Please say how many lines in the records below contain the word "holder". Give the number and nothing more.

○ ○ ○ ○

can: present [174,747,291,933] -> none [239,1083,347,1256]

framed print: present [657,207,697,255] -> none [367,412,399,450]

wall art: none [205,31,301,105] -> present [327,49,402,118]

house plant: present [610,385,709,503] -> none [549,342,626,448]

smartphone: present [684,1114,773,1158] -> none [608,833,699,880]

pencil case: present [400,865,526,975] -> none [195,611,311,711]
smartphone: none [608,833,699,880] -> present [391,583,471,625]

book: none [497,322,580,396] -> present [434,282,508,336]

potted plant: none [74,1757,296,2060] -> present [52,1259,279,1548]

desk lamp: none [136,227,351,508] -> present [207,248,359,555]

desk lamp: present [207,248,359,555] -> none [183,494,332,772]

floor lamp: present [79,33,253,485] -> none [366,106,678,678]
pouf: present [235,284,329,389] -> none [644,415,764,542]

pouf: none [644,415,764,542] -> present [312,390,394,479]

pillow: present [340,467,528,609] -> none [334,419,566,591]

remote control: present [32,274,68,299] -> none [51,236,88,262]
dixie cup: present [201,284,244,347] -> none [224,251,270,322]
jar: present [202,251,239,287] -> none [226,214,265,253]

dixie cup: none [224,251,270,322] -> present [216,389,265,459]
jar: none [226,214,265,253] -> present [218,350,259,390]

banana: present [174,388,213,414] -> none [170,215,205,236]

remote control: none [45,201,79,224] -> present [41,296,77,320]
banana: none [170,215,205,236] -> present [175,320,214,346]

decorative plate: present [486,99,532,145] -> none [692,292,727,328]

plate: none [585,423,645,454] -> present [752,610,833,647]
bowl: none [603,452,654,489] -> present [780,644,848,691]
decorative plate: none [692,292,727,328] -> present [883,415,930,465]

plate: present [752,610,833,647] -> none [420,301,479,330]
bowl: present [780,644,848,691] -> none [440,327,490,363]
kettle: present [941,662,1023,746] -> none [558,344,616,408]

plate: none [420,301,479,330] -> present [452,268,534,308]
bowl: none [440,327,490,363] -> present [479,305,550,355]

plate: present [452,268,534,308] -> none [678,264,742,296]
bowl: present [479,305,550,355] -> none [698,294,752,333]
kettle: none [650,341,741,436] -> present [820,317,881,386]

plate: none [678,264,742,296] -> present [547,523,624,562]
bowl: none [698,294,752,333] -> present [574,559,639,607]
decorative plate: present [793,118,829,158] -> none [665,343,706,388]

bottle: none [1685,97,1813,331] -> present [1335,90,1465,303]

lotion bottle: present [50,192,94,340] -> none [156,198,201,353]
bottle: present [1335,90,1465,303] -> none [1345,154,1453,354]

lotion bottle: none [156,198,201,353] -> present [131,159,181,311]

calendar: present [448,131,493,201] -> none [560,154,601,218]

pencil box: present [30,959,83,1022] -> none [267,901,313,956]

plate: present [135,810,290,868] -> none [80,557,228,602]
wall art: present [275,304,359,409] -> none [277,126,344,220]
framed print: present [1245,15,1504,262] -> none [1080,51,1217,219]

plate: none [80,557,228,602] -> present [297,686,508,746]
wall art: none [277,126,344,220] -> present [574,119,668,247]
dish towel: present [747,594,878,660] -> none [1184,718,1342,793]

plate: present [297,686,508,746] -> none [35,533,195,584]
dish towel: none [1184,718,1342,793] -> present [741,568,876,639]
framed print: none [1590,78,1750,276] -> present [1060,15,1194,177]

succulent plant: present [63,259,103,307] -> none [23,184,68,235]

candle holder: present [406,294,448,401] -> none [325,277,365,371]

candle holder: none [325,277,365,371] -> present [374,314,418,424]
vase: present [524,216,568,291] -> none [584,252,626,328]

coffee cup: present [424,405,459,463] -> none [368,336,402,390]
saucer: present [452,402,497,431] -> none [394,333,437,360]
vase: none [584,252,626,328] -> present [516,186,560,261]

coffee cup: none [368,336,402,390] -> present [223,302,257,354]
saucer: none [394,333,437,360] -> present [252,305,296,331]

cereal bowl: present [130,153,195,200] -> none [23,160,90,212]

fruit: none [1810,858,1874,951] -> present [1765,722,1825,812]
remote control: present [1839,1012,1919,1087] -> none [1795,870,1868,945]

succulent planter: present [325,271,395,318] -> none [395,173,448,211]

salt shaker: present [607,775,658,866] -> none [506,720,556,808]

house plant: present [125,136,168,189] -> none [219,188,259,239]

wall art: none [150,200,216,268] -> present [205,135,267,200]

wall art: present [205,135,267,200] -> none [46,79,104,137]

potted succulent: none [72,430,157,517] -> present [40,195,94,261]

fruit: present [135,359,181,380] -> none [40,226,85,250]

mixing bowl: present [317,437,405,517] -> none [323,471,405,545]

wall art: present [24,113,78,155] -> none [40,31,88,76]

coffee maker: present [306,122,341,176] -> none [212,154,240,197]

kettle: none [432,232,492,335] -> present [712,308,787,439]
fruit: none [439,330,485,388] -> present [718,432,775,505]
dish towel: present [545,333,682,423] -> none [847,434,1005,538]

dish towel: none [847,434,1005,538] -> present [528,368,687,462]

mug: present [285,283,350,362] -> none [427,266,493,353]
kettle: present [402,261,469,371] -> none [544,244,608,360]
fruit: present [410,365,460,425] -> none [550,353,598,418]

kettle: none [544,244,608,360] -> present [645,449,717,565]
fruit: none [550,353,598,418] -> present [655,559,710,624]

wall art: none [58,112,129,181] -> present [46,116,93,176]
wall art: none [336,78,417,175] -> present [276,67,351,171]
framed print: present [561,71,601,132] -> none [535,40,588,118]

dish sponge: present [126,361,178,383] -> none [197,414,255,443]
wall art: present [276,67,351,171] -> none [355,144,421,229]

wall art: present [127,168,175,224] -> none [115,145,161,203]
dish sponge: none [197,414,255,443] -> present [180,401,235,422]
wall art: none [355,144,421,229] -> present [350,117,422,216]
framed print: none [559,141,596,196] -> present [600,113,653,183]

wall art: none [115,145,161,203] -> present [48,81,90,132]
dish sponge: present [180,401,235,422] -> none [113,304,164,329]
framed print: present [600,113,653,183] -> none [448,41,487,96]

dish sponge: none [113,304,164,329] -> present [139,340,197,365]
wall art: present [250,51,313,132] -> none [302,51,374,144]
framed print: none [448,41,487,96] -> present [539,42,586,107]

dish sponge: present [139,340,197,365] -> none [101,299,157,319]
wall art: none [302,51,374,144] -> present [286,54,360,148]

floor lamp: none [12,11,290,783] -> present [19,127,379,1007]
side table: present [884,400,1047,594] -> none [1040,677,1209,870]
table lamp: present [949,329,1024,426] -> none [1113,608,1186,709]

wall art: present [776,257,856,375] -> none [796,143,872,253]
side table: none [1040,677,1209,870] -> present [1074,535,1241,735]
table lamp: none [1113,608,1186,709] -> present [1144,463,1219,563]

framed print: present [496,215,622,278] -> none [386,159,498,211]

○ ○ ○ ○

**Written answer:** 2